However, government's efforts to stimulate the economy by increasing spending have failed to noticeably advance growth in deposits or money supply in 2010, the report noted.
Total deposits fell in July and August before rising by 3.2 percent in September. In October, they fell again by 1.1 percent to SR945.2 billion, just 0.5 percent above deposit levels at the end of 2009. The decline in October was due to lower time-and-savings and foreign currency deposits. Demand deposits continued to grow, reaching SR499.53 billion, almost 53 percent of total deposits.

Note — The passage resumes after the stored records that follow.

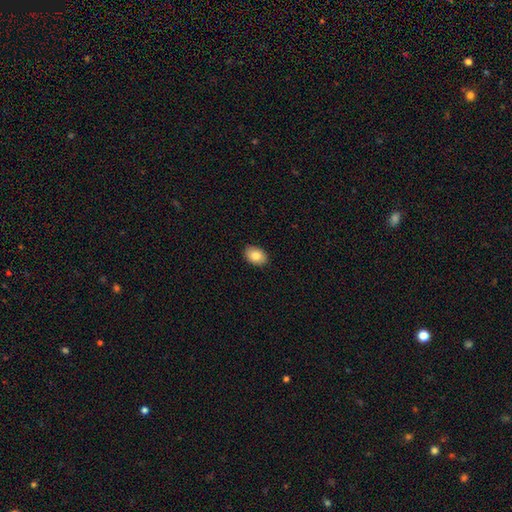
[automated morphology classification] The model was most divided on "how rounded": in between: 82%, round: 17%, cigar-shaped: 1%. More confident: merging — none (90%); smooth or featured — smooth (86%).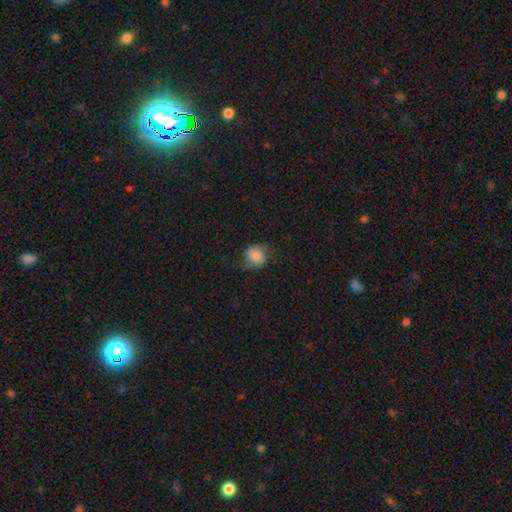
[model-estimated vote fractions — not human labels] smooth_or_featured: smooth (p=0.55) [alt: featured or disk p=0.35]
how_rounded: round (p=0.67) [alt: in between p=0.32]
merging: none (p=0.65) [alt: minor disturbance p=0.21]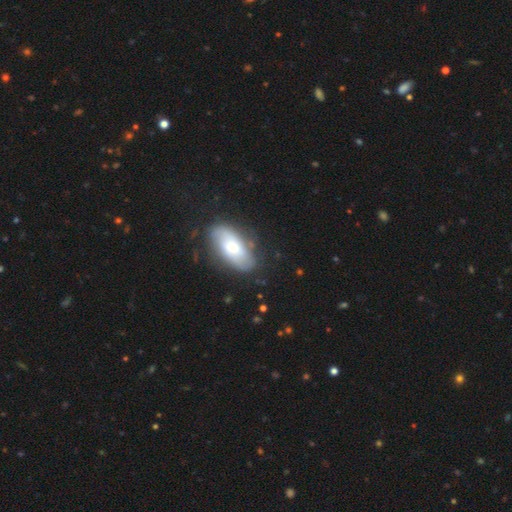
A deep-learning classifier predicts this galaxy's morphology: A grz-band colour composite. It shows a featured or disk galaxy (54%). Merging: none (73%).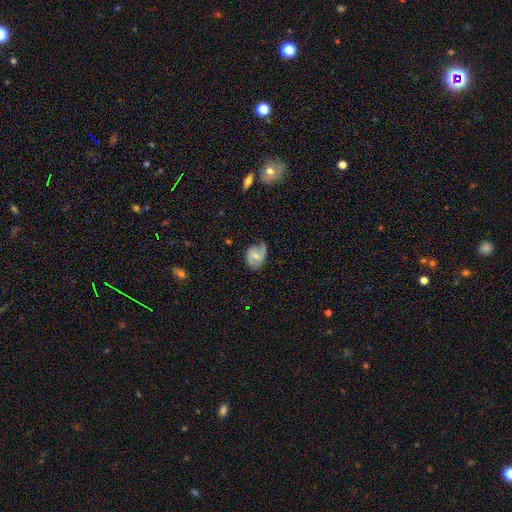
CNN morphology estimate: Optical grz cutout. It shows a featured or disk galaxy (62%) with a weak bar (51%), 2 (68%) medium (43%) spiral arms (85%) and a small central bulge (48%). Merging: none (54%).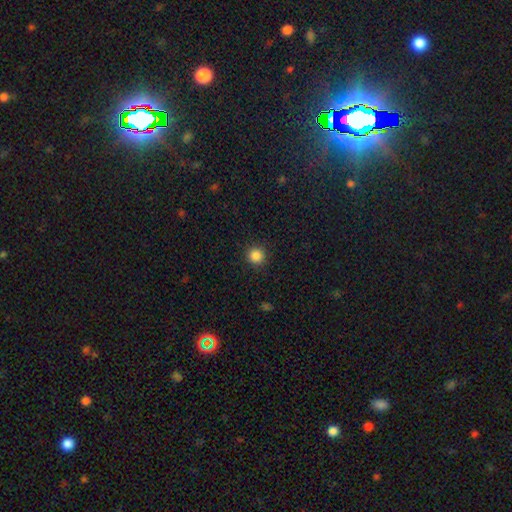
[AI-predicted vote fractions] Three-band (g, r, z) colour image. It shows a smooth galaxy with no disk features (86%) that is round (94%). Merging: none (91%).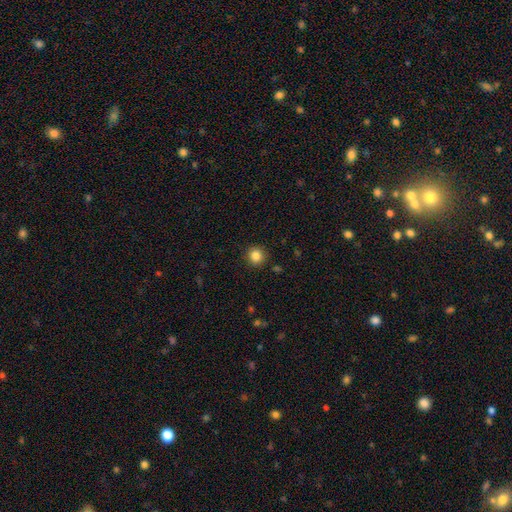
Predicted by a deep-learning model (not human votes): This appears to be a smooth galaxy with no disk features (85%) that is round (92%). Merging: none (91%).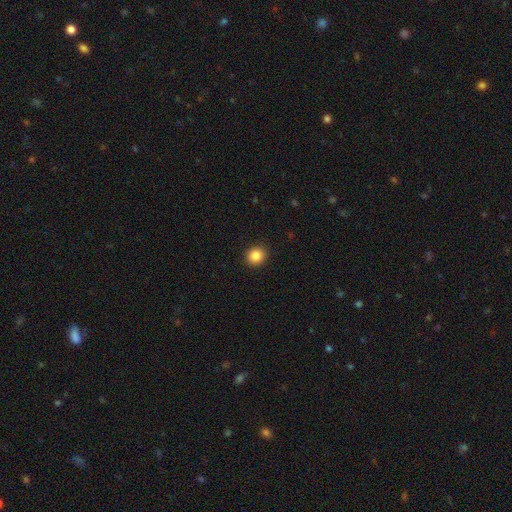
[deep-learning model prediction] smooth-or-featured: smooth: 85% | star or artifact: 10% | featured or disk: 5%
  how-rounded: round: 80% | in between: 19% | cigar-shaped: 1%
  merging: none: 92% | minor disturbance: 6% | major disturbance: 2% | merger: 1%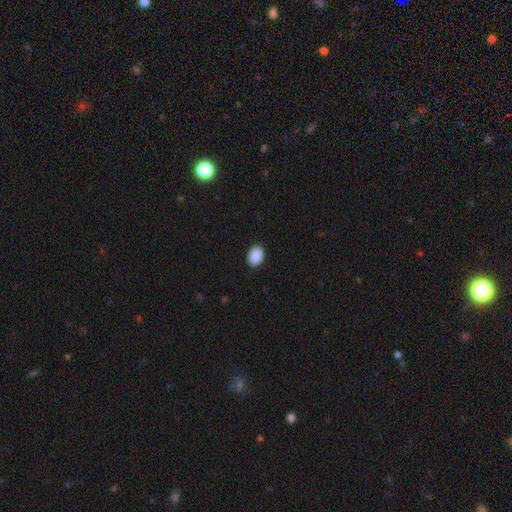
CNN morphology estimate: A smooth galaxy with no disk features (90%) that is in between round and cigar-shaped (70%).

Vote fractions:
- Smooth or featured? smooth: 90% / star or artifact: 7% / featured or disk: 2%
- How rounded? in between: 70% / round: 29% / cigar-shaped: 1%
- Merging? none: 89% / minor disturbance: 8% / major disturbance: 2% / merger: 1%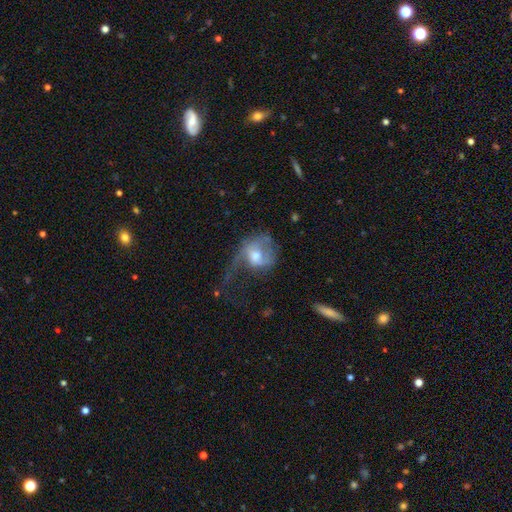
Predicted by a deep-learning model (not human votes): Smooth or featured? featured or disk (55%)
Edge-on disk? no (96%)
Bar? no (62%)
Spiral arms? yes (62%)
Bulge size? moderate (66%)
Merging? major disturbance (56%)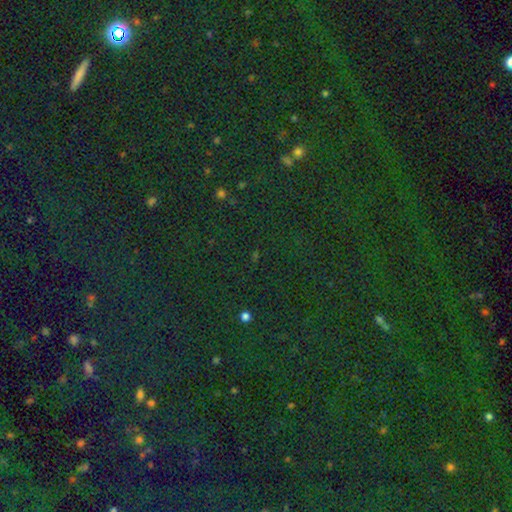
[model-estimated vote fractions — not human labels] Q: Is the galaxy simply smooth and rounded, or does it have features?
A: star or artifact — 79%.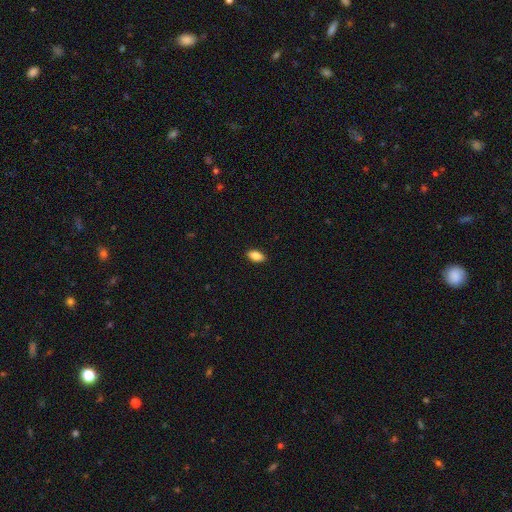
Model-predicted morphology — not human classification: This appears to be a smooth galaxy with no disk features (85%) that is in between round and cigar-shaped (90%). Merging: none (90%).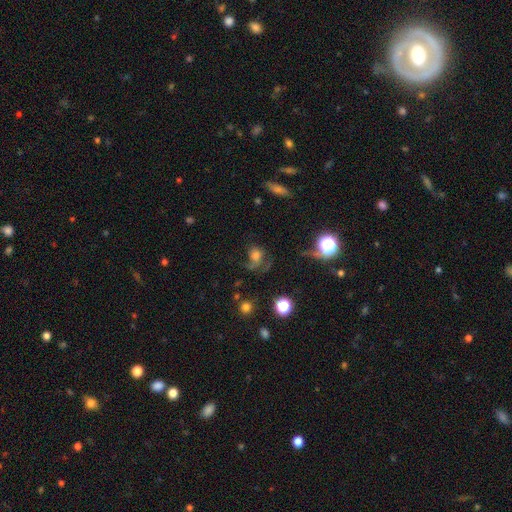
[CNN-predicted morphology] Smooth or featured? smooth (44%)
Merging? major disturbance (39%)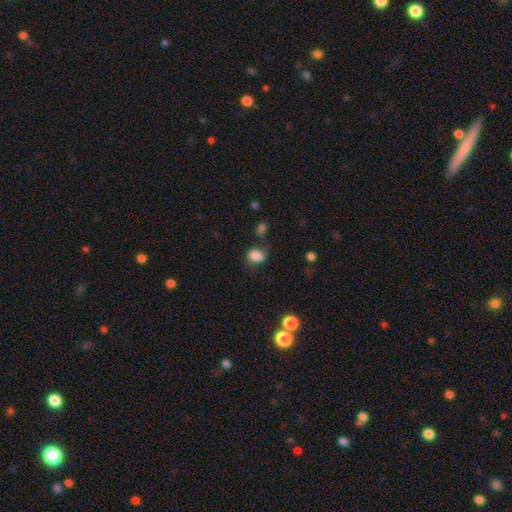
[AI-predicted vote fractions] smooth-or-featured: smooth: 82% | star or artifact: 10% | featured or disk: 8%
  how-rounded: in between: 62% | round: 37% | cigar-shaped: 1%
  merging: none: 58% | minor disturbance: 26% | major disturbance: 10% | merger: 6%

Non-interest-bearing demand deposits have gained favor among corporate and individual clients in the past two years due to their accessibility and the low interest rates paid on interest-bearing deposits. This scenario is likely to remain in place until such a time as SAMA raises its benchmark interest rates, which we expect will not happen before the latter part of next year. The central bank has deliberately kept its benchmark repurchase rate at 2 percent and reverse repurchase rate at 0.25 percent since mid-2009 in an effort to stimulate banks to lend. Since Saudi Arabia pegs its currency to the US dollar, interest rate policy in many ways mirrors official Federal Reserve policy.
Banks, though, have continued to shelter their liquidity. Commercial bank foreign assets have more than doubled since the beginning of 2009 in conjunction with bank vigilance. While their foreign asset holdings declined 6.6 percent in October from the month earlier, banks stashed more with the central bank - including in statutory deposits and in the reverse repurchase window.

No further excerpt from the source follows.